Mais quelques mois avant sa mort accidentelle dans une crevasse du Mont-Blanc, Louis Lachenal avait entrepris d'écrire son propre récit de l'ascension. Il faudra attendre 1996, soit 41 ans après sa mort, pour lire la version intégrale de ses "Carnets du vertige", dont le premier livre en 1956 avait été interdit à la vente. Il ternissait l’image du héros Maurice Herzog.
Lors de l'ascension, la question de continuer se pose au vu des conditions. Louis Lachenal fait honneur à son éthique de guide et se force à continuer. Malgré les risques, il refuse de laisser partir son compagnon de cordée, enivré par les envies de gloires, vers une mort quasi certaine : "Moi, je voulais descendre. J'ai posé à Maurice la question de savoir ce qu'il ferait dans ce cas. Il m'a dit qu'il continuerait. Je n'avais pas à juger de ses raisons ; l'alpinisme est une chose trop personnelle. Mais j'estimais que s'il continuait seul, il ne reviendrait pas. C'est pour lui et pour lui seul que je n'ai pas fait demi-tour. Cette marche au sommet n'était pas une affaire de prestige national. C'était une affaire de cordée".
Légende ou légendaire ?
À leur retour, Maurice Herzog et Louis Lachenal sont reçus à l’Élysée par le Président Vincent Auriol. La réussite de cette ascension est celle d'une équipe de neuf alpinistes, sans compter les nombreux porteurs et sherpas mais Maurice Herzog est le seul à véritablement entrer dans la légende. Il devient par la suite Haut-commissaire à la Jeunesse et aux Sports, puis secrétaire d'État à la Jeunesse et aux Sports. Élu député de la Haute-Savoie, il sera maire de Chamonix de 1968 à 1977.

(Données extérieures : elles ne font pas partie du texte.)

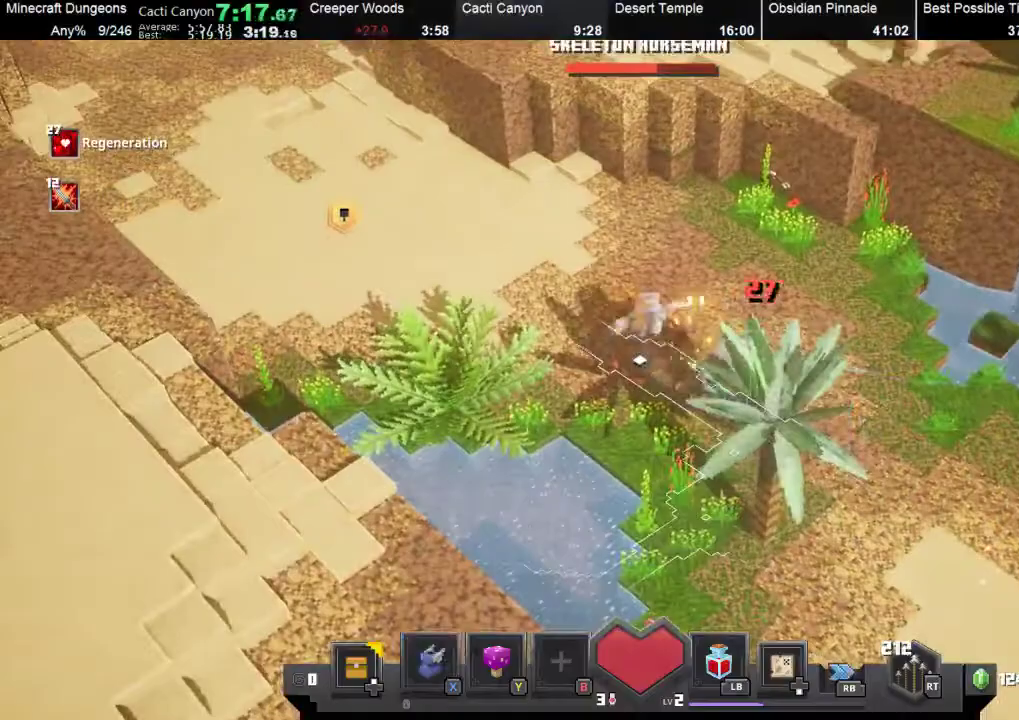
{"buttons": [], "left_stick": "down-right", "events": [[167, "A", "down"], [300, "A", "up"]]}
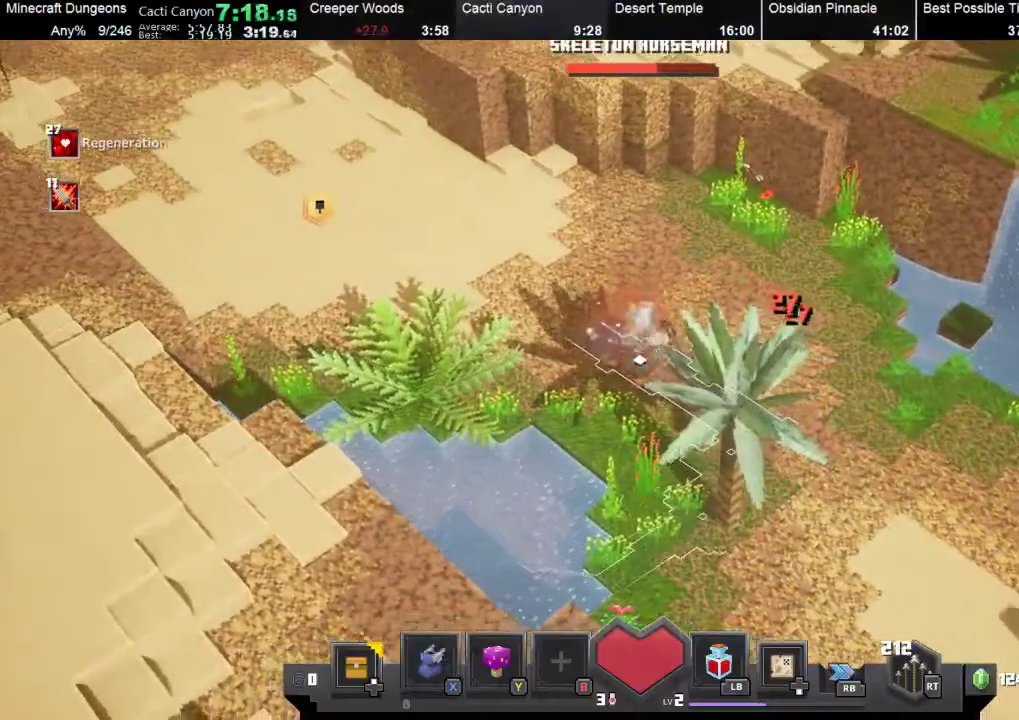
{"buttons": [], "left_stick": "down-right", "events": [[33, "R2", "down"], [33, "left_stick", "right"], [333, "R2", "up"], [433, "left_stick", "down-right"]]}
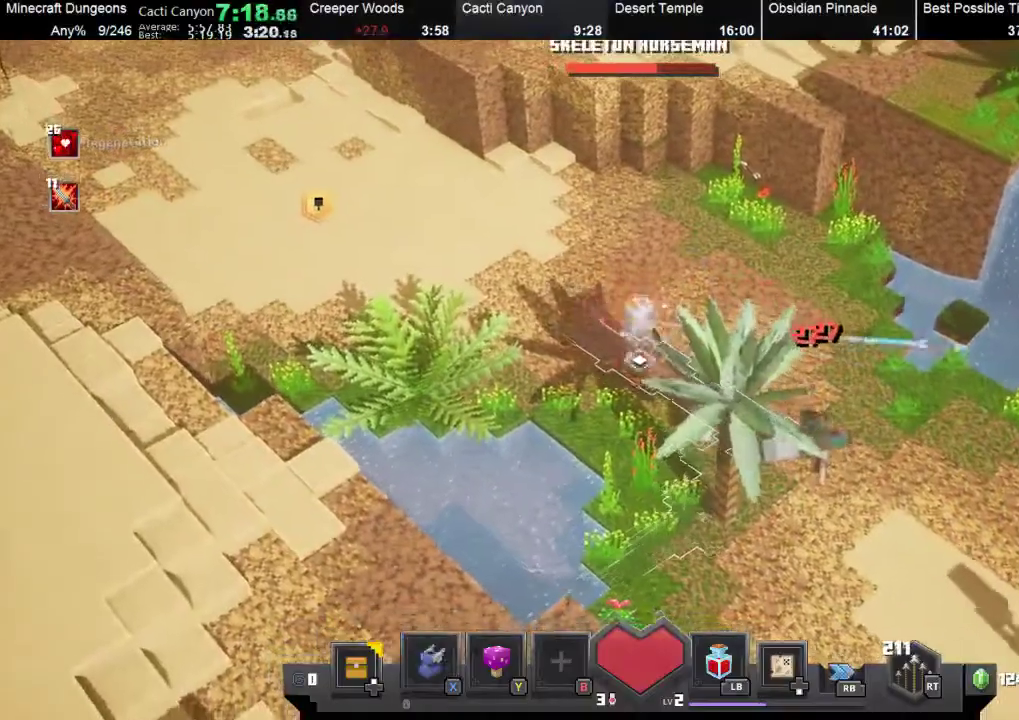
{"buttons": ["R2"], "left_stick": "right", "events": [[33, "R2", "down"], [233, "left_stick", "right"]]}
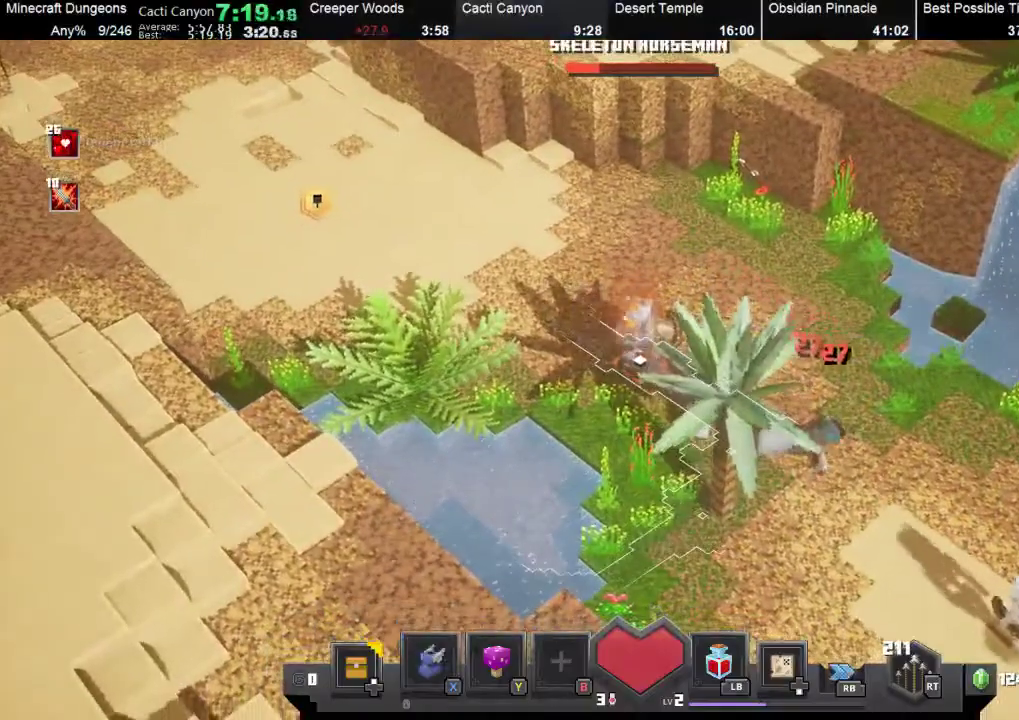
{"buttons": [], "left_stick": "up-left", "events": [[133, "R2", "up"], [167, "left_stick", "center"], [267, "left_stick", "left"], [433, "left_stick", "up-left"]]}
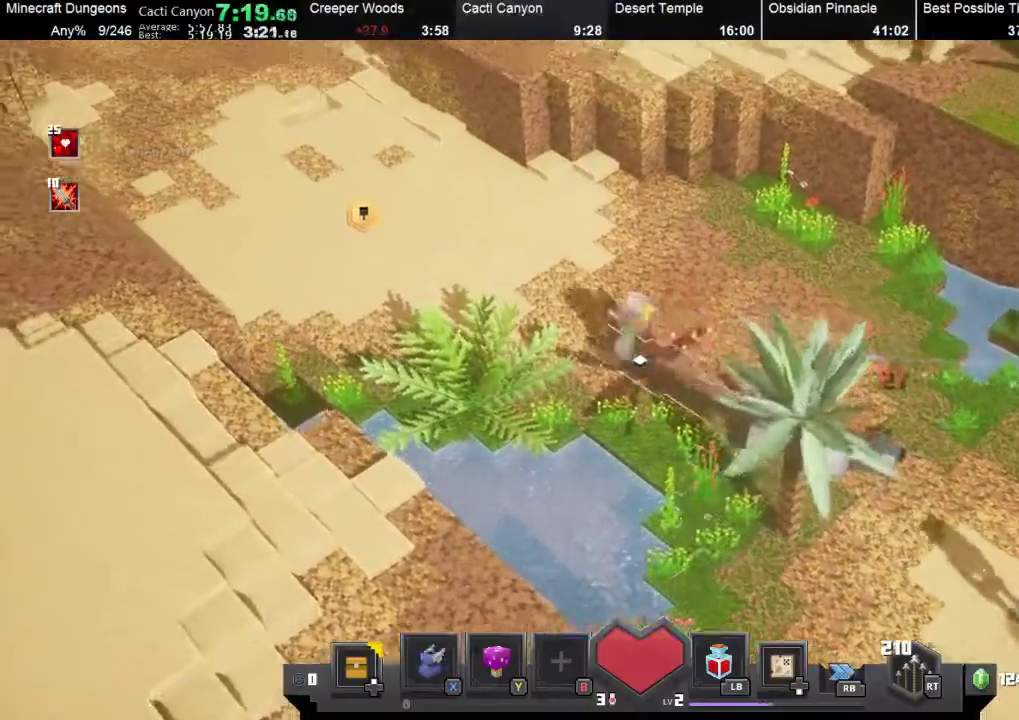
{"buttons": ["X"], "left_stick": "up-left", "events": [[333, "X", "down"]]}
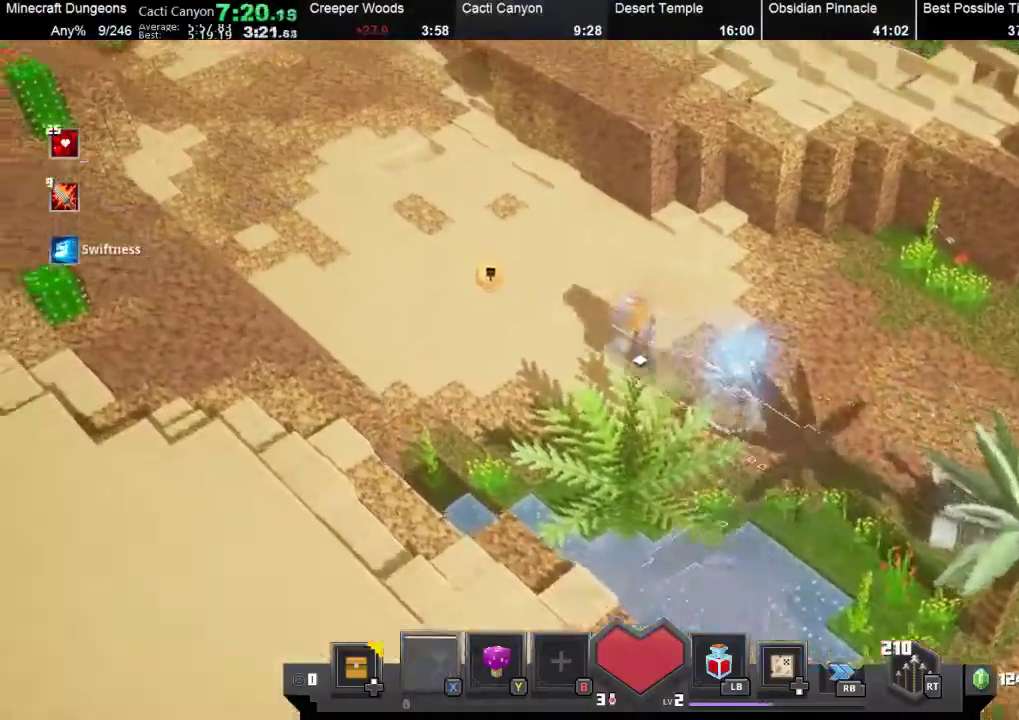
{"buttons": ["R1"], "left_stick": "up-left", "events": [[33, "X", "up"], [500, "R1", "down"]]}
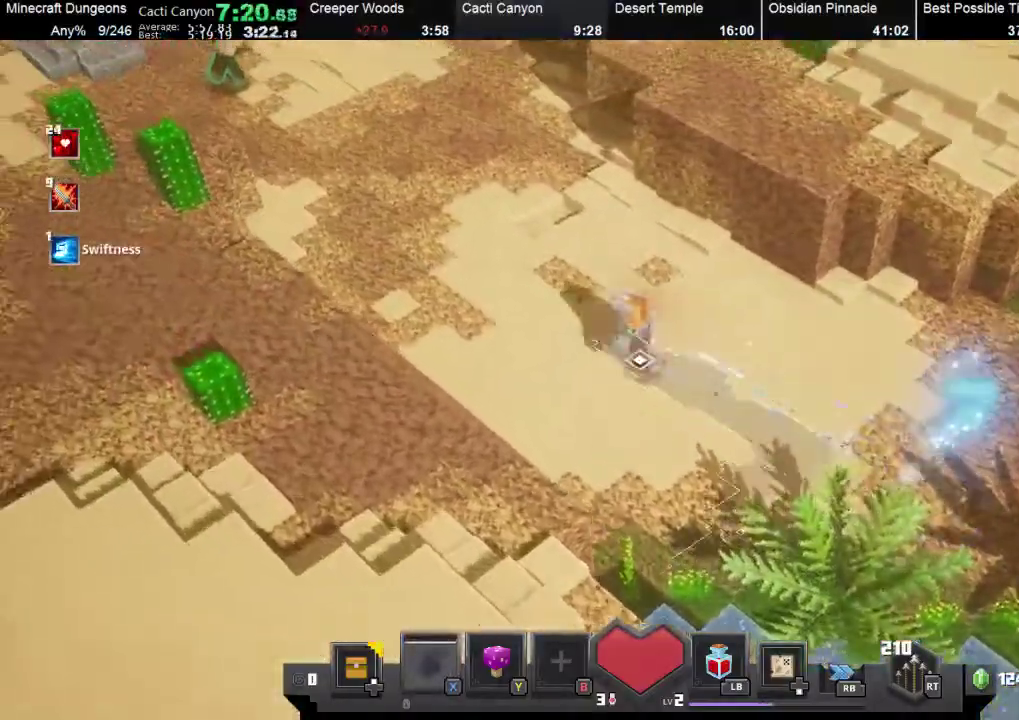
{"buttons": [], "left_stick": "up-left", "events": [[233, "R1", "up"]]}
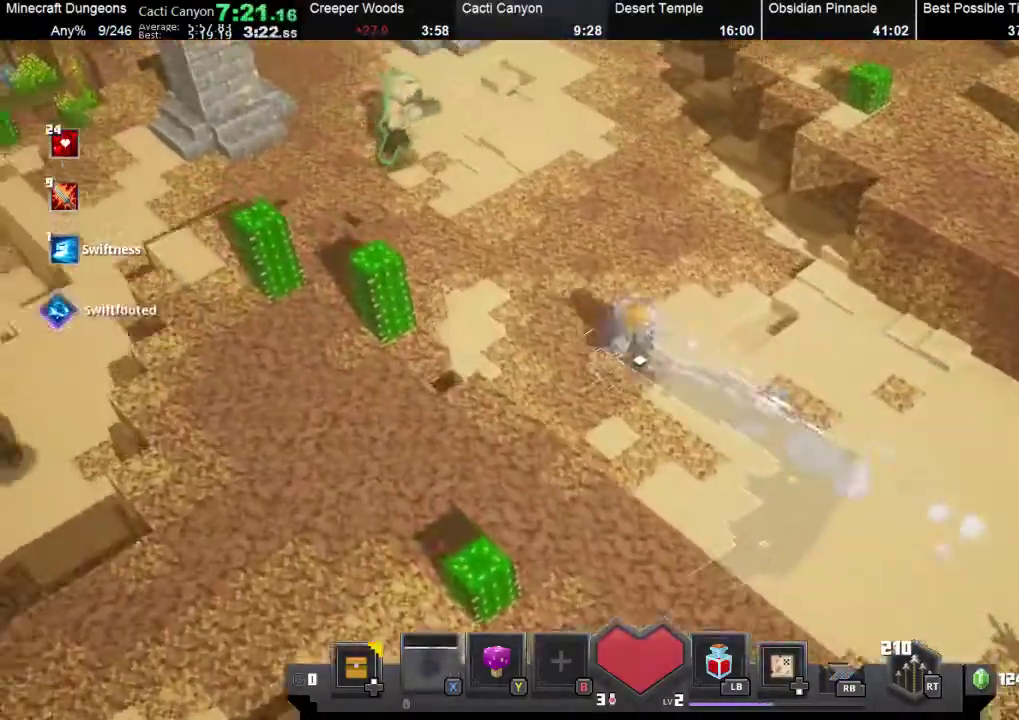
{"buttons": [], "left_stick": "up-left", "events": []}
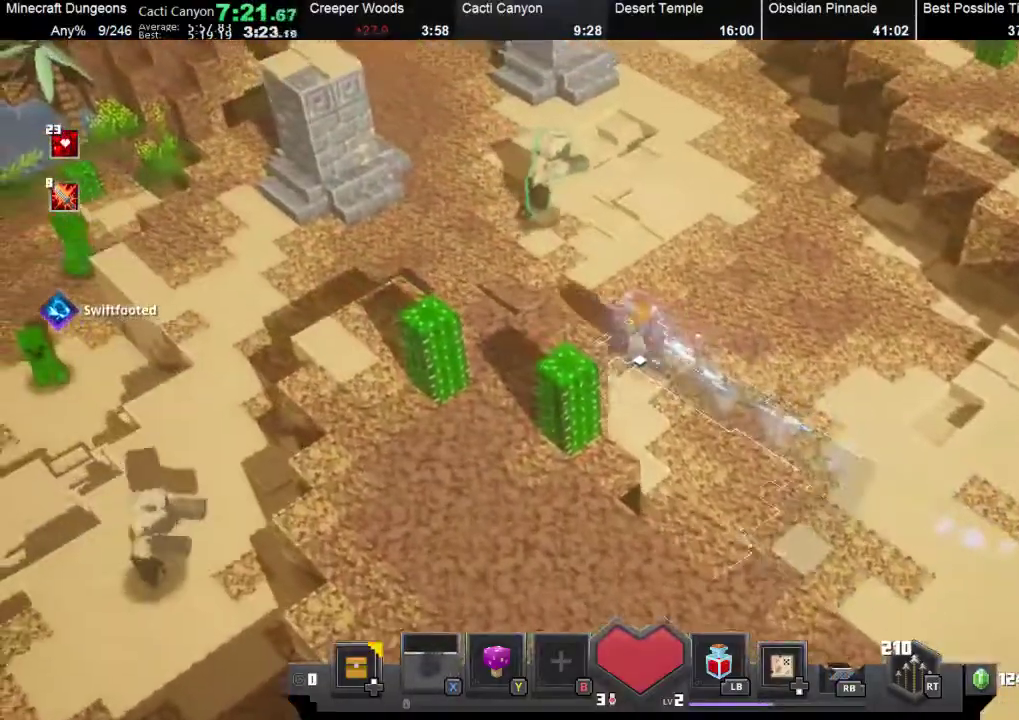
{"buttons": [], "left_stick": "up-left", "events": [[200, "R1", "down"], [200, "X", "down"], [333, "R1", "up"], [400, "X", "up"]]}
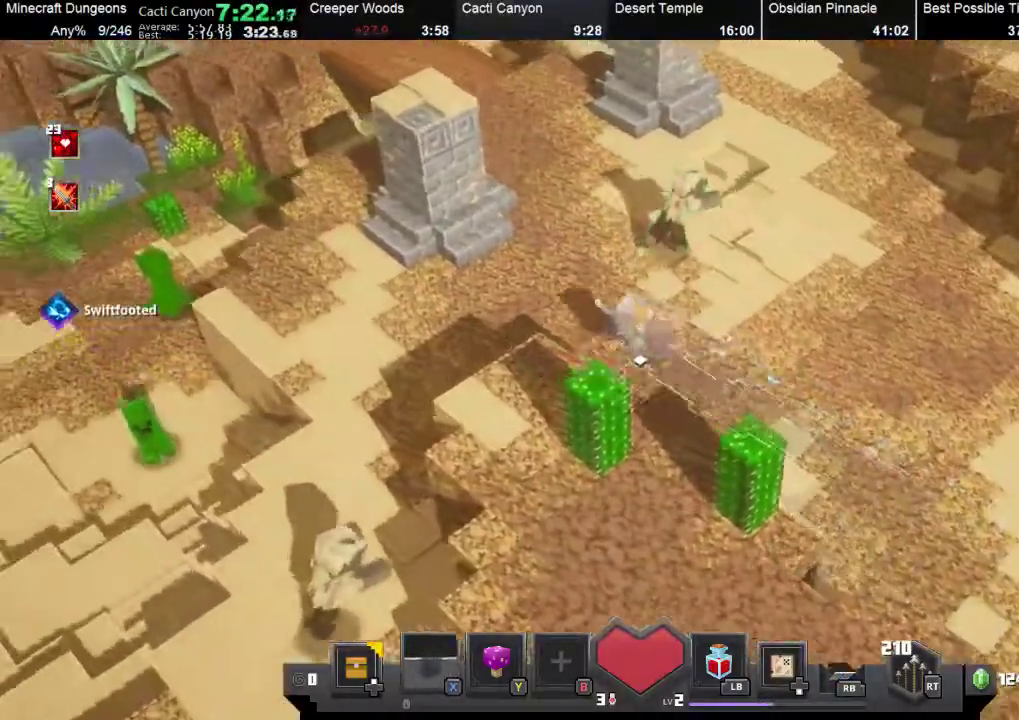
{"buttons": [], "left_stick": "up-left", "events": []}
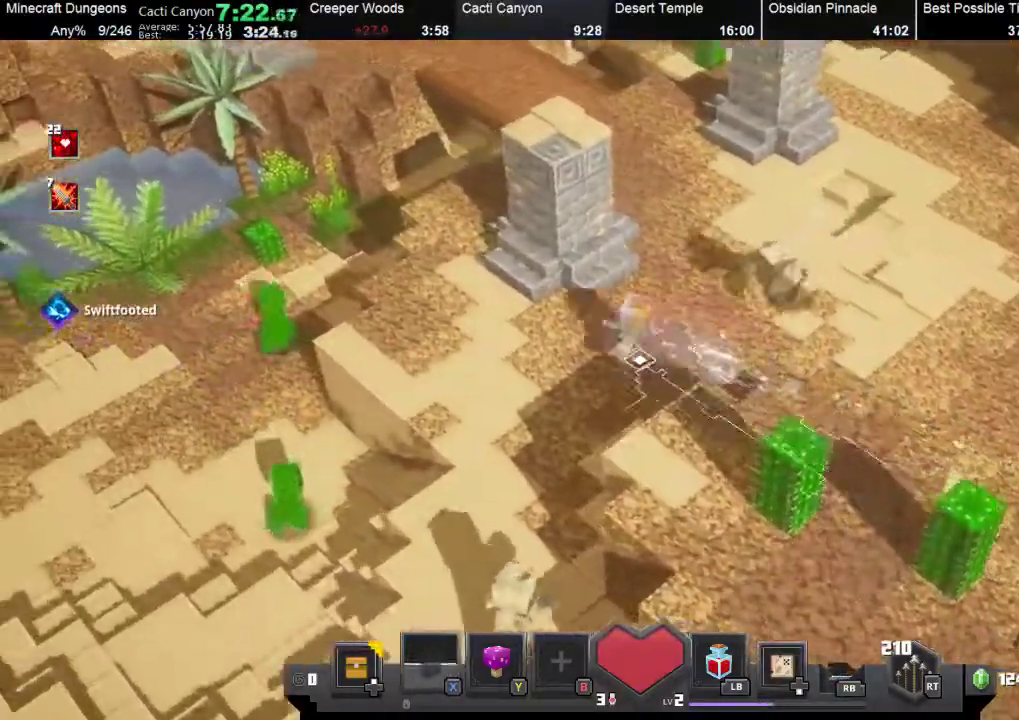
{"buttons": [], "left_stick": "up-left", "events": []}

Mais sont-ils vraiment allés au sommet ? Pour certains, le doute persiste. Le paysage et le sommet ne sont visibles sur aucun cliché pris pendant l'ascension. La description de l'itinéraire emprunté est restée imprécise. "On doute depuis l'origine, ce qui, dans le milieu, est assez rare. La règle, c'est de laisser un souvenir là-haut, un cairn, pour attester son passage. Or, au sommet de l'Annapurna, il n'y a rien", avait raconté l'historien de la montagne Yves Ballu, dans une interview accordée après le décès de Maurice Herzog.